Bien sûr, personne n'est obligé d'utiliser l'écran tactile. On a des niveaux spécialement conçus pour les consommateurs qui préféreront s'en passer. Mais si on arrive à ce que les gens se disent : « Ça a l'air sympa ! Je devrais essayer », cela nous permettrait d'augmenter considérablement notre population de joueurs. Si vous êtes un excellent joueur, c'est encore plus agréable d'être le meilleur parmi encore plus de monde, non ?

Iwata :

Oui. En convertissant plus de joueurs aux jeux Super Mario Bros. grâce à la fonction super guide, ceux-ci peuvent réaliser à quel point c'est incroyable de battre le jeu sans avoir rien à faire. Si les gens deviennent de plus en plus comme ça, je crois que le fait de savoir très bien jouer va vraiment prendre de la valeur.

Ono :

Vous avez tout à fait raison. Il est certain que cela va encore plus faire parler du jeu : cela renforcera encore plus les liens de la communauté. A mon avis, certains diront que je suis un vendu, mais je crois que la production de jeu est une industrie de services.

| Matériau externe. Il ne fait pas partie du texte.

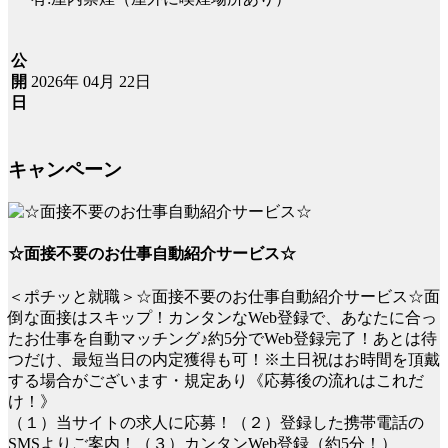
公
2026年 04月 22日
開
日
キャンペーン
☆面接不要のお仕事自動紹介サービス☆
＜ポチッと就職＞☆面接不要のお仕事自動紹介サービス☆面
倒な面接はスキップ！カンタンなWeb登録で、あなたに合っ
たお仕事を自動マッチング♪約5分でWeb登録完了！あとは待
つだけ、最短当日の内定獲得も可！※土日祝はお時間を頂戴
する場合がございます・規定あり《応募後の流れはこれだ
け！》
（１）当サイトの求人に応募！（２）登録した携帯電話の
SMSよりご案内！（３）カンタンWeb登録（約5分！）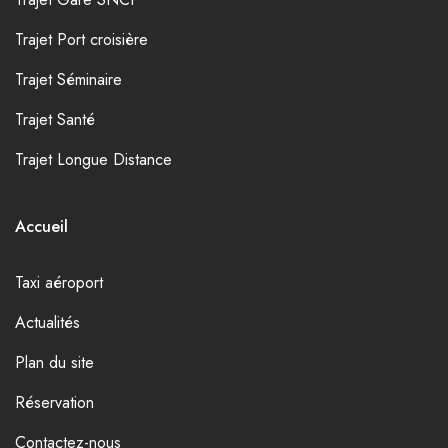
Trajet Port croisière
Trajet Séminaire
Trajet Santé
Trajet Longue Distance
Accueil
Taxi aéroport
Actualités
Plan du site
Réservation
Contactez-nous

Il faut prêter attention à la façon dont on met les choses à disposition, et aussi prendre en compte la façon dont les gens les reçoivent.

Iwata :

On agit pour que les consommateurs apprécient le jeu. Si moins de personnes jouent, le jeu en vaudra certainement moins la peine aussi. C'est pourquoi, si on arrive à faire comprendre à un maximum de personnes nos valeurs et qu'on arrive à les divertir en même temps, je crois qu'un plus grand nombre de joueurs partagera ce sentiment. Au final, cela nous assure aussi un meilleur avenir.

Iwata Asks
Ono :

Oui. Ces dernières années, la diversité et l'âge des consommateurs n'ont cessé de se développer. Et le moins qu'on puisse dire, c'est qu'il y a de moins en moins de gens qui ne s'intéressent absolument pas au jeu vidéo. Donc, comment faire pour les amener au jeu ? Il faut qu'on essaye de s'approprier le temps qu'ils consacrent à d'autres centres d'intérêt. Je ne pense pas que le fait d'y réfléchir soit contradictoire avec la création de jeu ou la créativité.

Iwata :

Oui.

Ono :

Donc, par exemple, pour trouver ce qui intéresse les gens en Europe, il est inutile de modifier la nature fondamentale des jeux. Il nous suffit de proposer quelque chose « qui suscite l'enthousiasme.» C'est là une chose à laquelle nous devrions tous penser. Depuis l'échec de Shadow of Rome, c'est devenu un principe de base pour moi en termes de créativité.